We have a lot to catch up on.
If you've ever taken a test or sat through a job interview you didn't feel totally prepared for, you empathize with the feeling I had a couple of weeks ago at a beer bar in Madrid, Spain. On vacation with my wife, I was fully embracing a week in a country known for delicious, plentiful wine and cheap, fizzy, yellow beer. I of course tried the Spanish beers -- Estrella, Mahou, and San Miguel, among others -- but the gratuitous sampling didn't put a dent in my wine and tapas tour. As the saying goes, when in Rome, avoid the restaurants with the shiny plastic pictures of the food out front.
So imagine my delight when we stumbled on a beer bar, the Chimay sign shining like a beacon in the night outside an unassuming establishment on the backside of the Plaza Mayor. Belgian beer in Spain! After passing 457 ham and wine joints, it was good to find something familiar.
For the record, and to illustrate the rarity of the situation, we found two "beer bars" in nine days in Spain. So imagine my socially-inappropriate squeal when I sat down outside, opened the menu, and saw the words "Westvleteren XII" on the page.
Westvleteren XII (that's 12 in really old Italian numbers) is considered the best beer in the world by just about every beer-rating website. Steve Greenlee reviewed it as his last act (Steve's fine, don't worry) on this blog. At that time, I considered him to be one lucky dude. I've never had it, and as someone who has never paid for a beer on eBay, my philosophy on the Westy 12 was, "if it happens, it happens." It was happening.
Made by the monks at the Abbey of Saint-Sixtus in Westvleteren, Belgium, the beer is supposed to only be available by making an appointment to the abbey, pulling up, and loading some bottles in your car (there's also a cafe on site). A recent, minor release to the United States raised funds for the abbey and saw the usual price-gouging of upwards of $50 a beer on the secondary market. Finding the beer for purchase is, at best, difficult.

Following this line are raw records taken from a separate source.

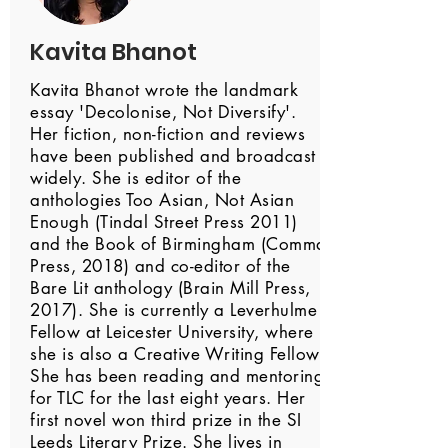
Kavita Bhanot
Kavita Bhanot wrote the landmark
essay 'Decolonise, Not Diversify'.
Her fiction, non-fiction and reviews
have been published and broadcast
widely. She is editor of the
anthologies Too Asian, Not Asian
Enough (Tindal Street Press 2011)
and the Book of Birmingham (Comma
Press, 2018) and co-editor of the
Bare Lit anthology (Brain Mill Press,
2017). She is currently a Leverhulme
Fellow at Leicester University, where
she is also a Creative Writing Fellow.
She has been reading and mentoring
for TLC for the last eight years. Her
first novel won third prize in the SI
Leeds Literary Prize. She lives in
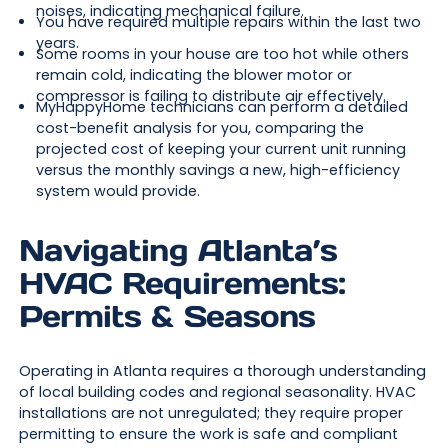
noises, indicating mechanical failure.
You have required multiple repairs within the last two
years.
Some rooms in your house are too hot while others
remain cold, indicating the blower motor or
compressor is failing to distribute air effectively.
MyHappyHome technicians can perform a detailed
cost-benefit analysis for you, comparing the
projected cost of keeping your current unit running
versus the monthly savings a new, high-efficiency
system would provide.
Navigating Atlanta’s
HVAC Requirements:
Permits & Seasons
Operating in Atlanta requires a thorough understanding
of local building codes and regional seasonality. HVAC
installations are not unregulated; they require proper
permitting to ensure the work is safe and compliant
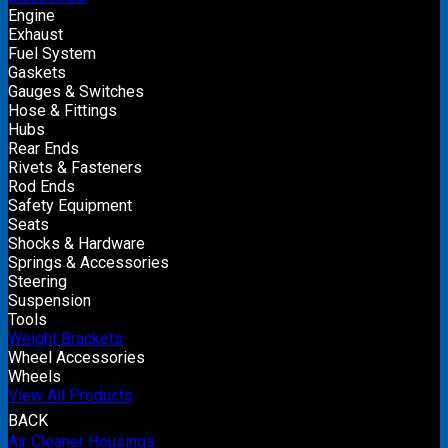
Engine
Exhaust
Fuel System
Gaskets
Gauges & Switches
Hose & Fittings
Hubs
Rear Ends
Rivets & Fasteners
Rod Ends
Safety Equipment
Seats
Shocks & Hardware
Springs & Accessories
Steering
Suspension
Tools
Weight Brackets
Wheel Accessories
Wheels
View All Products
BACK
Air Cleaner Housings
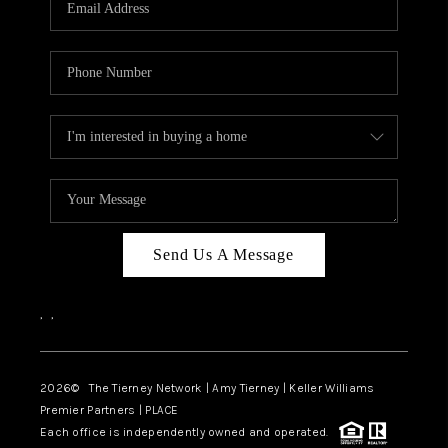
CAREERS
ABOUT PLACE
CONNECT
TOP AREAS
BLOG
Send Us A Message
,
,
2026
© The Tierney Network | Amy Tierney | Keller Williams
Premier Partners | PLACE
Each office is independently owned and operated.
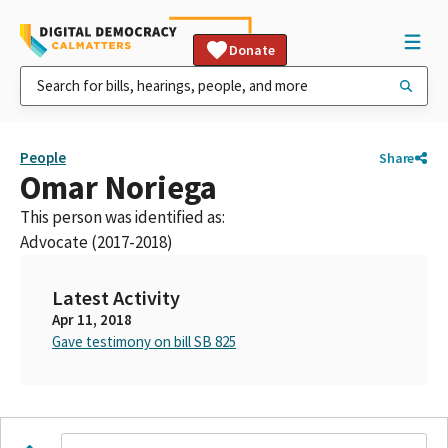
Donate
People
Share
Omar Noriega
This person was identified as:
Advocate (2017-2018)
Latest Activity
Apr 11, 2018
Gave testimony on bill SB 825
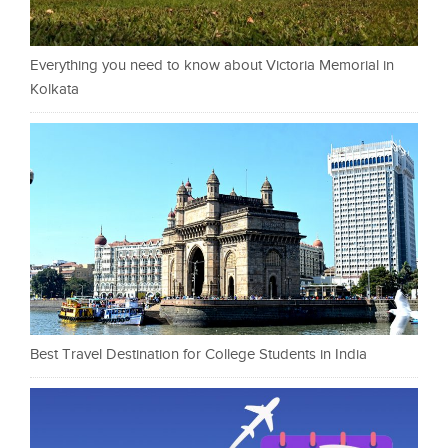
Everything you need to know about Victoria Memorial in
Kolkata
Best Travel Destination for College Students in India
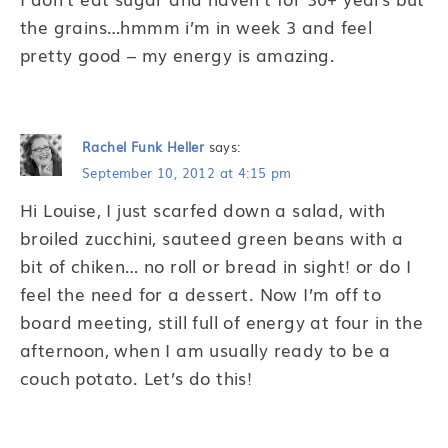
the grains…hmmm i’m in week 3 and feel
pretty good – my energy is amazing.
Rachel Funk Heller
says:
September 10, 2012 at 4:15 pm
Hi Louise, I just scarfed down a salad, with
broiled zucchini, sauteed green beans with a
bit of chiken… no roll or bread in sight! or do I
feel the need for a dessert. Now I’m off to
board meeting, still full of energy at four in the
afternoon, when I am usually ready to be a
couch potato. Let’s do this!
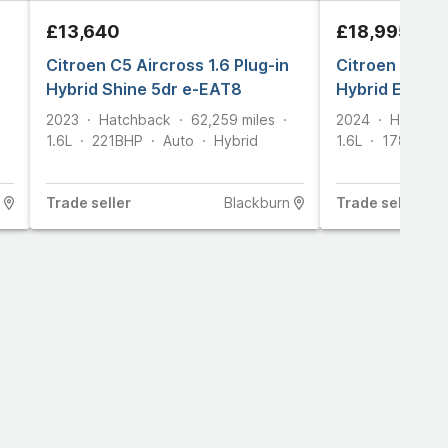
£13,640
£18,995
Citroen C5 Aircross 1.6 Plug-in
Citroen C5 Air
Hybrid Shine 5dr e-EAT8
Hybrid E-seri
2023
Hatchback
62,259
miles
2024
Hatchba
1.6L
221
BHP
Auto
Hybrid
1.6L
178
BHP
Trade
seller
Blackburn
Trade
seller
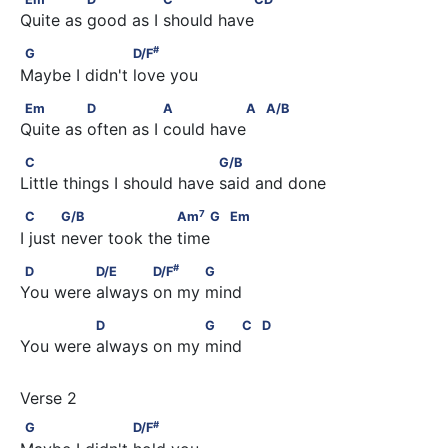
Quite as good as I should have 
#
G                    D/F
#
G
D/F
Maybe I didn't love you
Em              D                A               A         A/B
Em
D
A
A
A/B
Quite as often as I could have 
C                                 G/B
C
G/B
Little things I should have said and done
7
C            G/B                    Am
    G         Em
7
C
G/B
Am
G
Em
I just never took the time 
#
D              D/E            D/F
           G
#
D
D/E
D/F
G
You were always on my mind
              D                  G    C         D
D
G
C
D
You were always on my mind 
#
G                    D/F
#
G
D/F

I may not have been prepared to review the best beer in the world, but I may have never gotten the chance again. Ordering it was a no-brainer, and even then I didn't quite believe it when my beer came to the table. One note on the bottle I ordered: it was labeled with the lettering Westvleteren XII, suggesting that it was part of the production of the abbey's fundraising beer rather than beer purchased on site by driving up to the gate in your Renault. I considered the fact that I was at least on the right continent as sign that I should go ahead with it. I thought better of bringing the bottle all the way home with me, but I saved the cap.

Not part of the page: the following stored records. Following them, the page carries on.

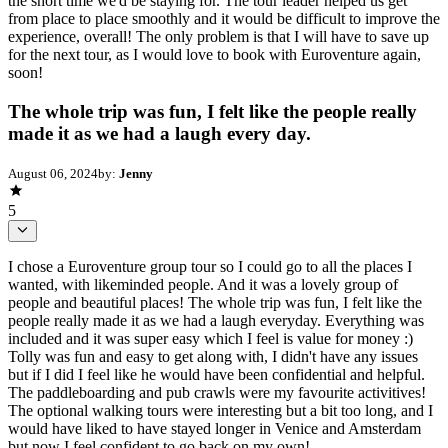
the short time we'd be staying for. The tour leader helped us get
from place to place smoothly and it would be difficult to improve the
experience, overall! The only problem is that I will have to save up
for the next tour, as I would love to book with Euroventure again,
soon!
The whole trip was fun, I felt like the people really
made it as we had a laugh every day.
August 06, 2024
by:
Jenny
5
I chose a Euroventure group tour so I could go to all the places I
wanted, with likeminded people. And it was a lovely group of
people and beautiful places! The whole trip was fun, I felt like the
people really made it as we had a laugh everyday. Everything was
included and it was super easy which I feel is value for money :)
Tolly was fun and easy to get along with, I didn't have any issues
but if I did I feel like he would have been confidential and helpful.
The paddleboarding and pub crawls were my favourite activitives!
The optional walking tours were interesting but a bit too long, and I
would have liked to have stayed longer in Venice and Amsterdam
but now I feel confident to go back on my own!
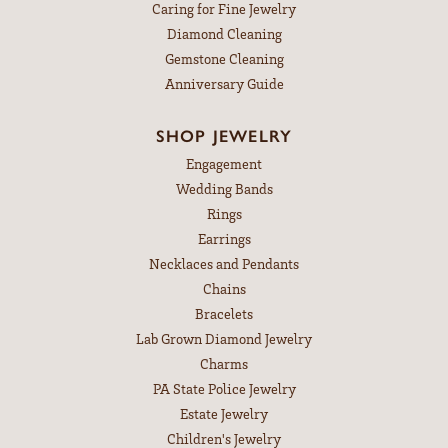
Caring for Fine Jewelry
Diamond Cleaning
Gemstone Cleaning
Anniversary Guide
SHOP JEWELRY
Engagement
Wedding Bands
Rings
Earrings
Necklaces and Pendants
Chains
Bracelets
Lab Grown Diamond Jewelry
Charms
PA State Police Jewelry
Estate Jewelry
Children's Jewelry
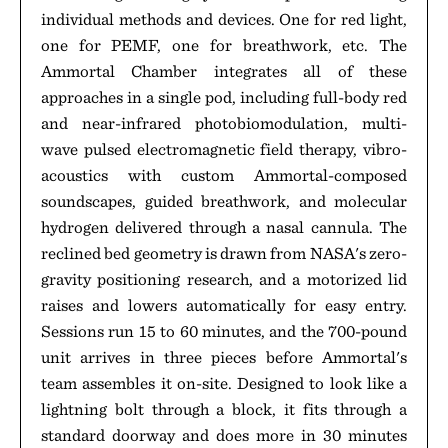
individual methods and devices. One for red light,
one for PEMF, one for breathwork, etc. The
Ammortal Chamber integrates all of these
approaches in a single pod, including full-body red
and near-infrared photobiomodulation, multi-
wave pulsed electromagnetic field therapy, vibro-
acoustics with custom Ammortal-composed
soundscapes, guided breathwork, and molecular
hydrogen delivered through a nasal cannula. The
reclined bed geometry is drawn from NASA's zero-
gravity positioning research, and a motorized lid
raises and lowers automatically for easy entry.
Sessions run 15 to 60 minutes, and the 700-pound
unit arrives in three pieces before Ammortal's
team assembles it on-site. Designed to look like a
lightning bolt through a block, it fits through a
standard doorway and does more in 30 minutes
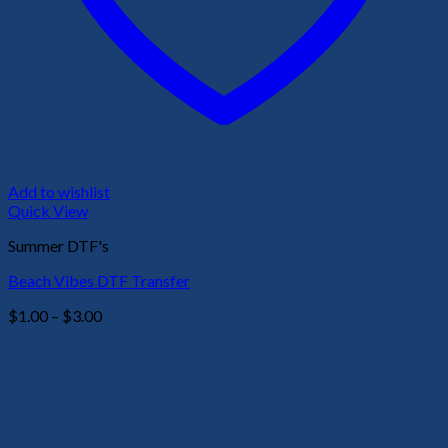
Add to wishlist
Quick View
Summer DTF's
Beach Vibes DTF Transfer
Price
$
1.00
–
$
3.00
range:
$1.00
through
$3.00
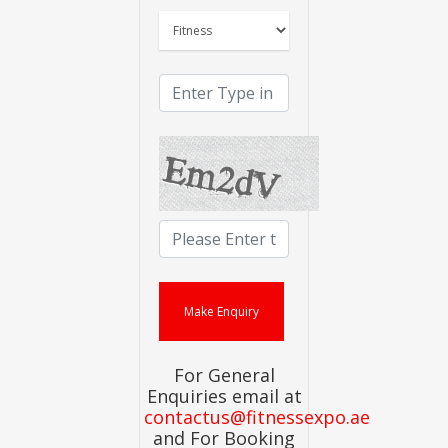
For General
Enquiries email at
contactus@fitnessexpo.ae
and For Booking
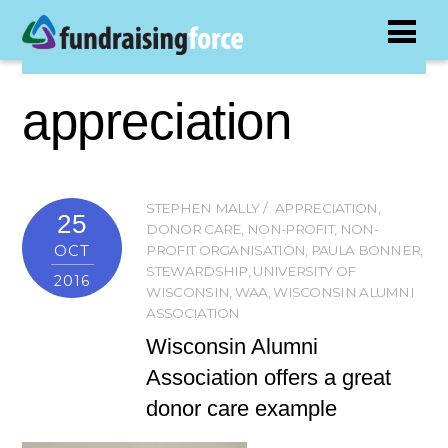
appreciation
STEPHEN MALLY
APPRECIATION
,
25
DONOR CARE
,
NON-PROFIT
,
NON-
OCT
PROFIT ORGANISATION
,
PAULA BONNER
,
STEWARDSHIP
,
UNIVERSITY OF
2016
WISCONSIN
,
WAA
,
WISCONSIN ALUMNI
ASSOCIATION
Wisconsin Alumni
Association offers a great
donor care example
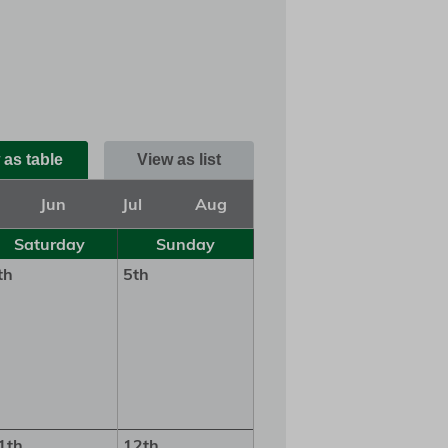
 as table
View as list
Jun
Jul
Aug
Saturday
Sunday
th
5th
1th
12th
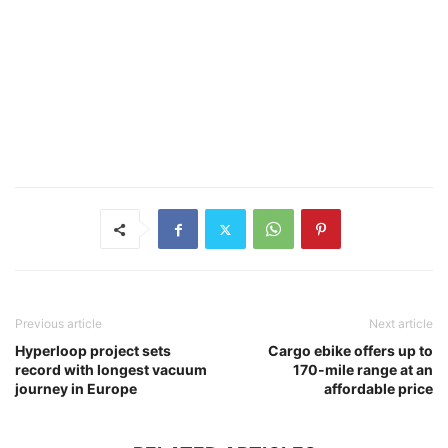
Previous article
Next article
Hyperloop project sets
Cargo ebike offers up to
record with longest vacuum
170-mile range at an
journey in Europe
affordable price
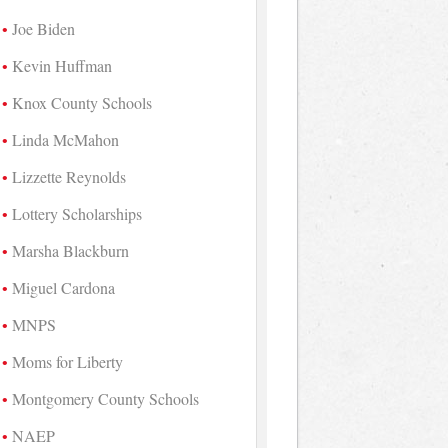
Joe Biden
Kevin Huffman
Knox County Schools
Linda McMahon
Lizzette Reynolds
Lottery Scholarships
Marsha Blackburn
Miguel Cardona
MNPS
Moms for Liberty
Montgomery County Schools
NAEP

Poured into a Westvleteren XII chalice, the beer pours a dark chestnut color with a medium-thick head. I allowed myself a moment to stare, and my wife, bless her heart, went along with my request for a photo shoot. When I finally did stick my nose into the glass, I got scents of plums, brown sugar, cherries, and molasses.
The first sip was wonderful. Caramel and figs come through to start, and warming alcohol finished my first gulp. On the next sip I got some gingerbread and chocolate. The flavors and aromas are complex, but to me what distinguishes this beer is the mouthfeel. At times thick and warming, Westvleteren XII finishes nice and dry. It doesn't overpower, even at 10.2 percent alcohol. I could drink a lot of this, and we were sad to get to the bottom of the glass. Maybe because I knew the rarity of the situation, I'm not sure I've ever savored a beer more.
Is this the best beer in the world? A reader comment reminded me that St. Bernardus Abt 12 is a similar beer, and that's one of my favorites. Is one beer better than the other? I'd have to try them side-by-side, but I also think that misses the point. They are both exceptional beers. The St. Bernardus is more widely available, which I am grateful for. But how on earth do you compare the Westvleteren to something like Heady Topper? It's not practical to compare beers across different styles. I say better to just enjoy them.